I suppose I can turn the error in s6-overlay-suexec into a warning, but we cannot guarantee that everything will work further on in the container init sequence. It should, but userns-remap is really not how Unix was supposed to work and it breaks a number of assumptions. Best effort is the best we can do.

Also, any service attempting to do privilege separation will fail with userns-remap as it fails with USER: typically, syslogd-overlay won't support userns-remap.

jinnko commented 2 years ago

@skarnet I think you've misunderstood either the purpose or mechanisms of userns-remap.

From the running container perspective, everything will be exactly as if it's a normal system with the init entrypoint running as root. From the above linked docs:

... without the running process being aware of the limitations

It's not a mechanism for running processes as non-root users inside the container and is not the same as "USER containers".

What's different is that from the host perspective those processes are entirely unprivileged and have no access to the host's root UID despite everything looking normal within the running container.

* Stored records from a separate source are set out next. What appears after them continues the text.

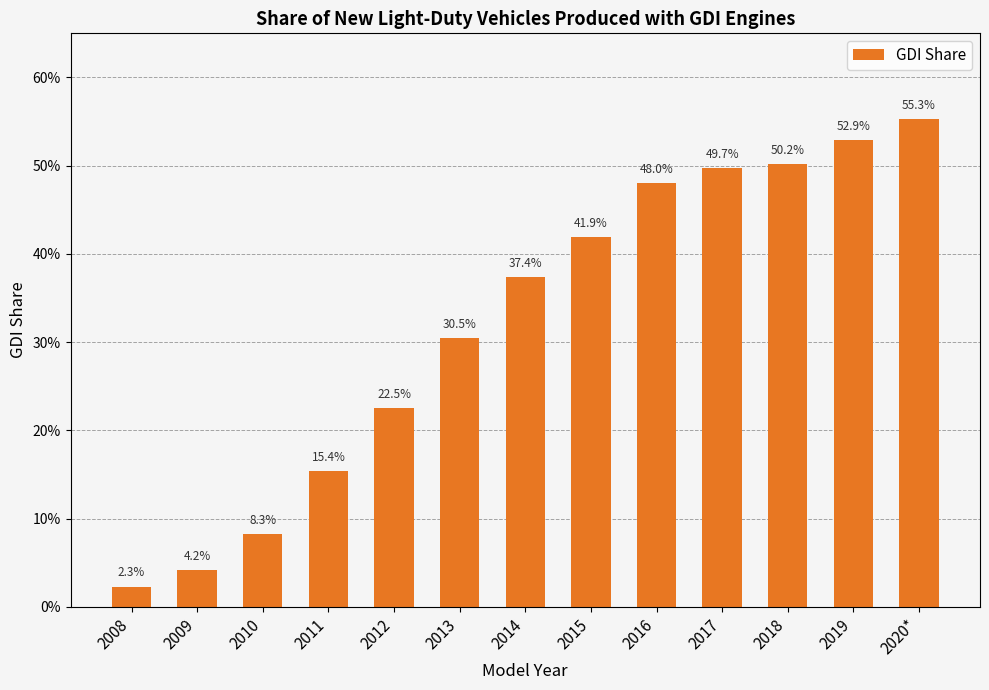

Are the bars horizontal?

No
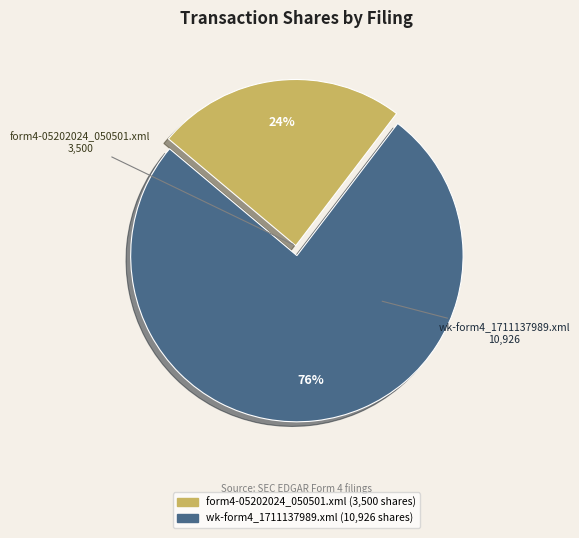

True or false: form4-05202024_050501.xml accounts for 93% of the total.

False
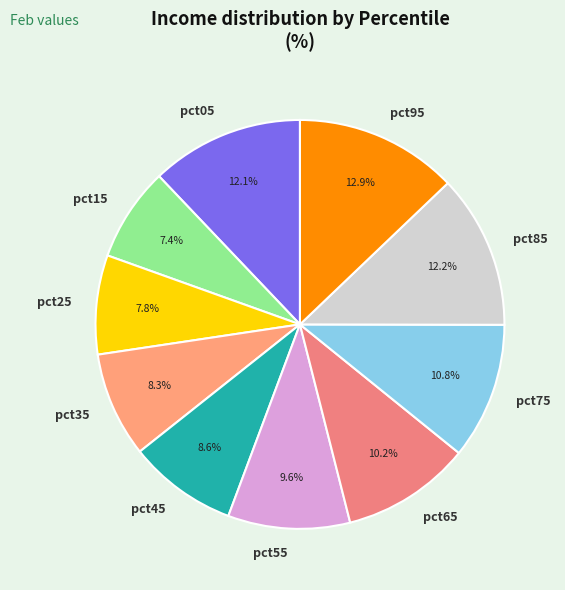

What is the largest slice in the pie chart?

pct95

This limits the impact to the host of any potential privilege escalation bugs within the container, such as last week's sudo CVE.

The thing here that's breaking is how SUID works when the container is built on a hardened build server then run in the hosts own user namespace.

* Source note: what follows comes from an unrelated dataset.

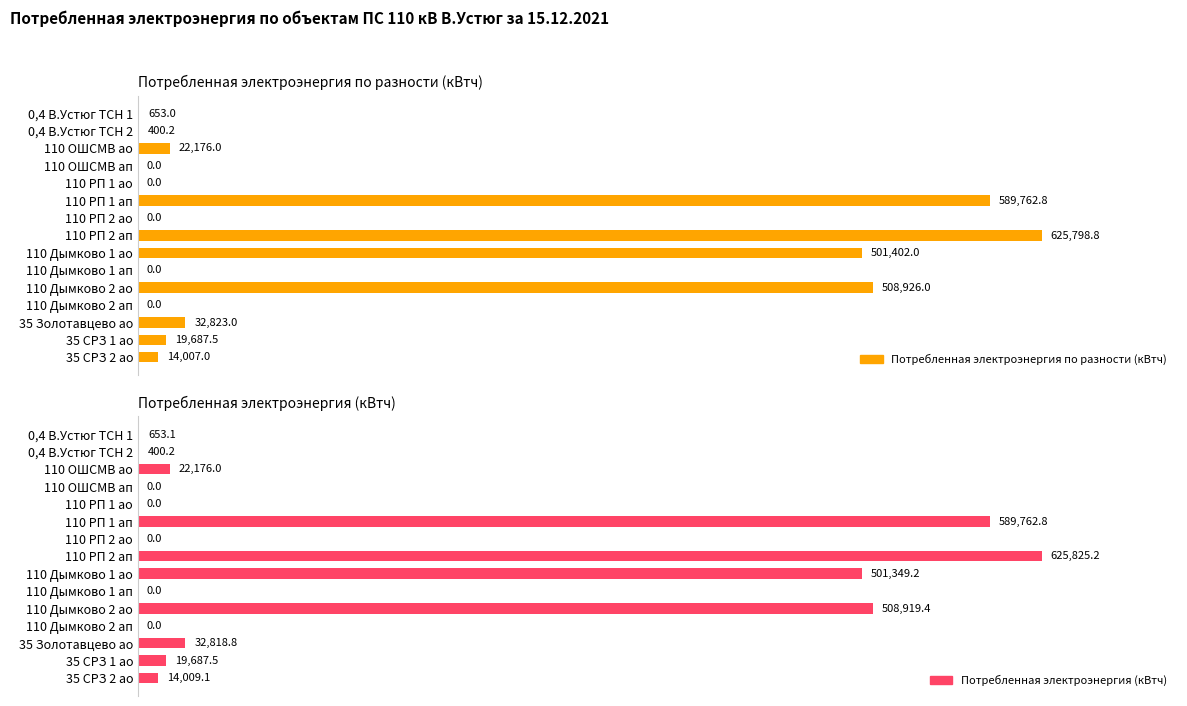

How many groups of bars are there?

15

skarnet commented 2 years ago

Yes, I understand. What I don't understand is that how remapping the file ownerships, from the point of view of the container, is going to help in any way. If files belong to root, they are more restricted than if they belong to some normal user, so it's normally a good thing! Except for suid executables, like here, where remapping it to a normal user breaks everything, when keeping it owned by root would not have been dangerous since the root privilege gained is only inside the container and by definition cannot leak to the host.

In other words: I don't understand how --userns host makes any kind of sense.

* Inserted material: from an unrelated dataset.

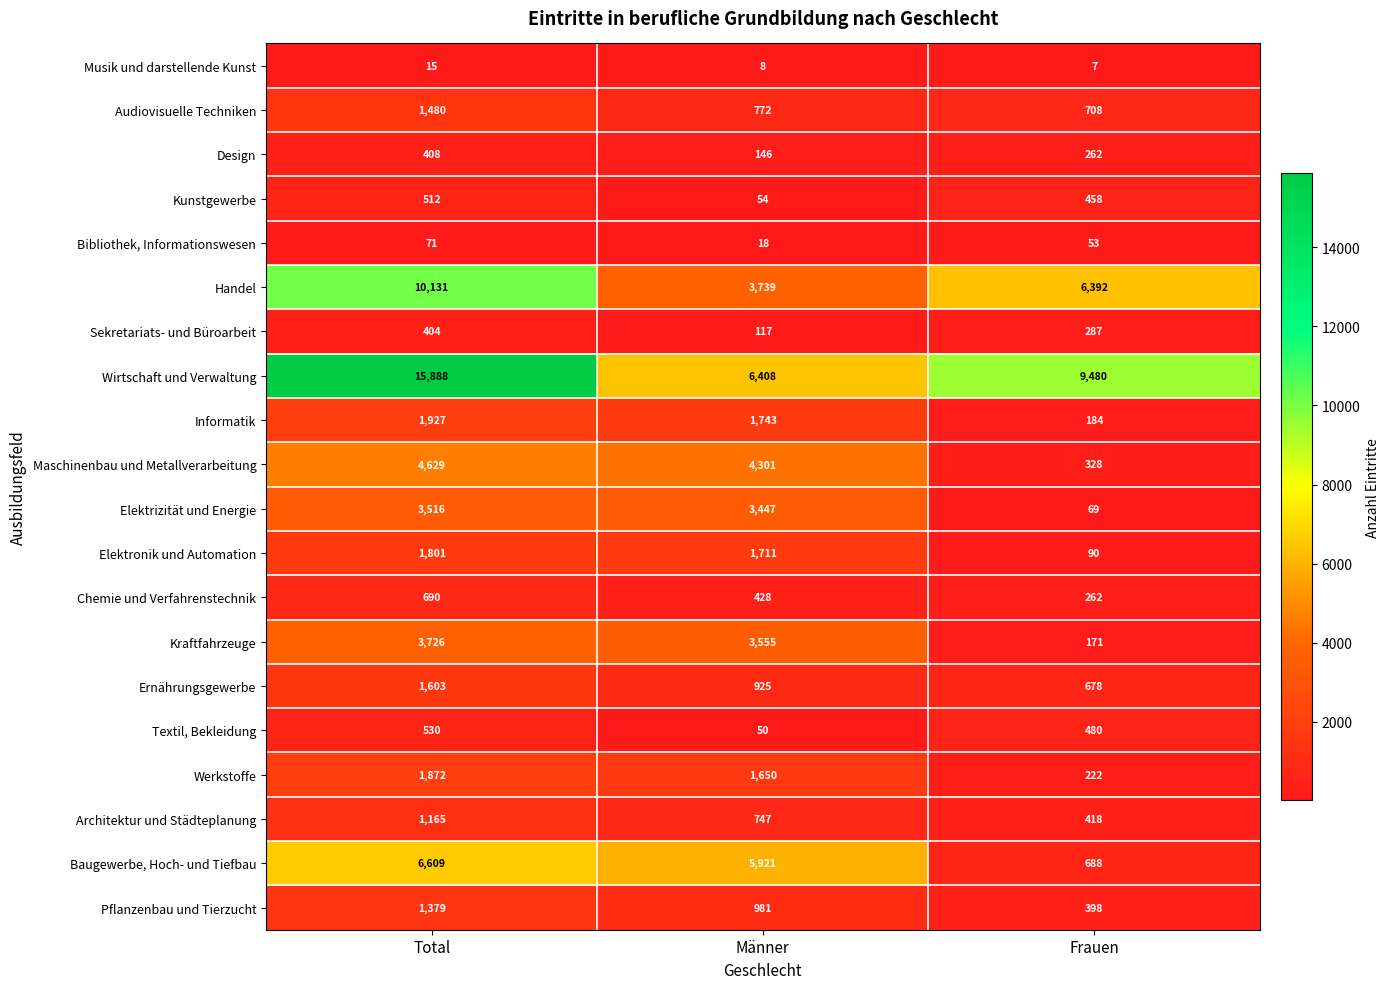

How many values in the Ernährungsgewerbe series are below 925?

1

If, as you say, pid 1 is still starting as root inside the container's user namespace, and it's only the files that have remapped ownership, then it's probably fixable at the cost of yet another workaround, but I do question the validity of the operation in the first place.

skarnet commented 2 years ago

I have modified s6-overlay-suexec so it should do the right thing even in the case of --userns host. Closing this; please reopen if it's still not working for you once 3.1.0.0 is out, or earlier if you happen to build from the latest source.

hasan4791 commented 1 year ago

@skarnet Where can i find more information about this comment, especially "services drop their root privileges in the run script". Lets say, in my container I've a user "abc" and would like to perform some init stuffs as "root" and run the main service as user "abc" with limited privileges. Also does the user will also have all the capabilities of the container?

Normally, in a multiprocess container, the container is run with its entrypoint running as root, then the init system performs privilege separation and runs every subservice under a different uid. That's how s6 operates traditionally; that's what s6-overlay tries to recreate; s6 is secure enough that the supervision tree can run as root, provided that services drop their root privileges in the run script. It works and nobody has ever complained about it.

skarnet commented 1 year ago

If the command running your main service is foo, then use s6-setuidgid abc foo instead, and foo will run as user abc. Don't change anything else, so your init is still performed as root.

User abc will keep having access to the whole container, except, obviously, what can only be done by root. So, for instance, if it needs to write files to a directory dir, you should ensure that dir belongs to abc beforehand.